> **Problem description**:
Produce an exact copy of the lines from the line containing "[629,250,701,267] array. Or" through the last line of the entries below, and only those lines.

Version comparison data:
• • • • •
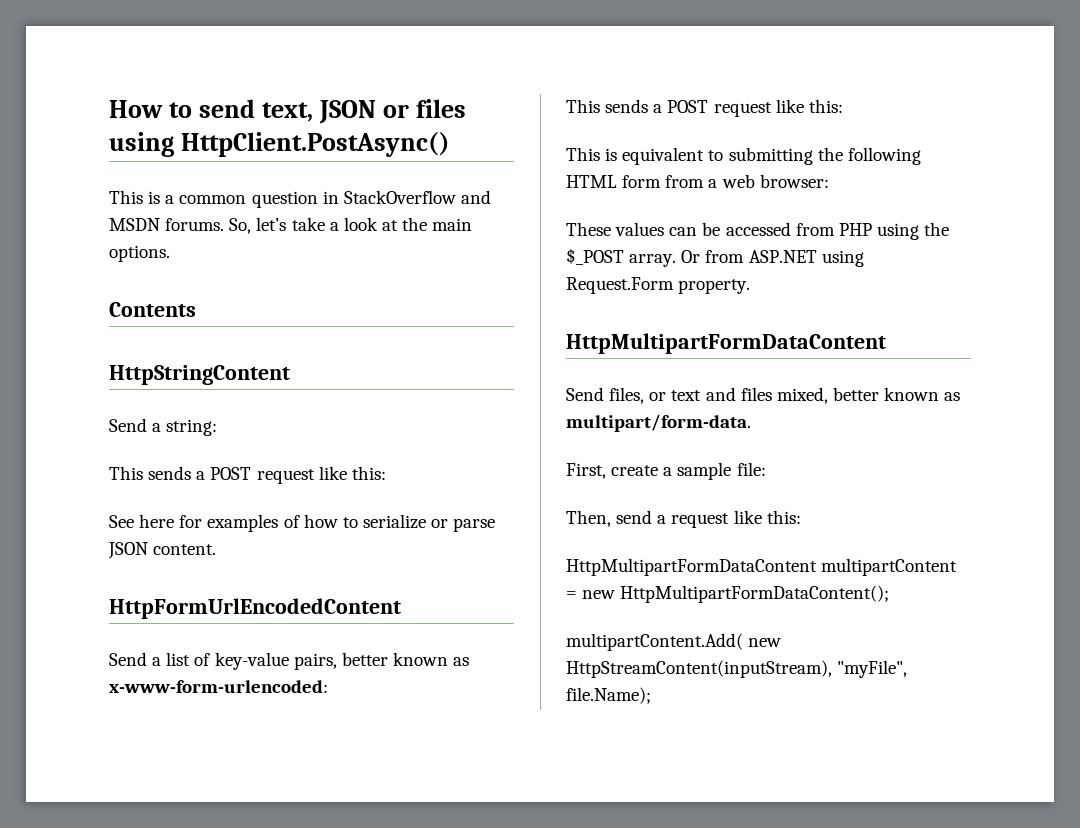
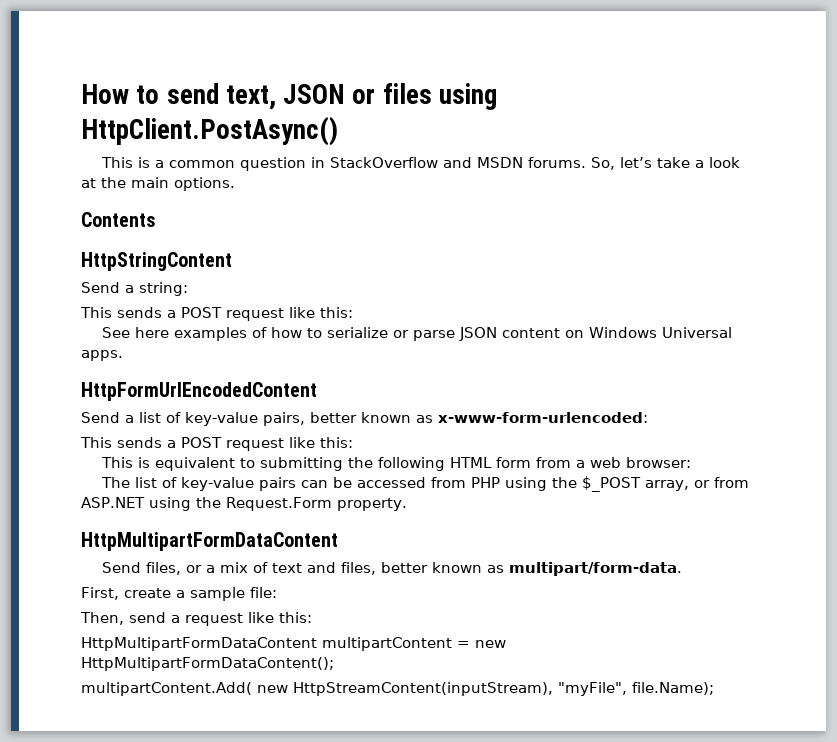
[179,515,203,528] for -> (169, 332) none
[153,544,217,555] content. -> [501,327,732,338] [81,350,123,361] content on Windows Universal apps.
[566,222,665,236] These values -> [100,477,296,491] The list of key-value pairs
[629,250,701,267] array. Or -> [644,480,710,491] array, or
(864, 258) none -> [195,497,221,508] the
[671,387,828,404] text and files mixed, -> [205,562,376,575] a mix of text and files,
• • • • •
> **The completed task**:
[629,250,701,267] array. Or -> [644,480,710,491] array, or
(864, 258) none -> [195,497,221,508] the
[671,387,828,404] text and files mixed, -> [205,562,376,575] a mix of text and files,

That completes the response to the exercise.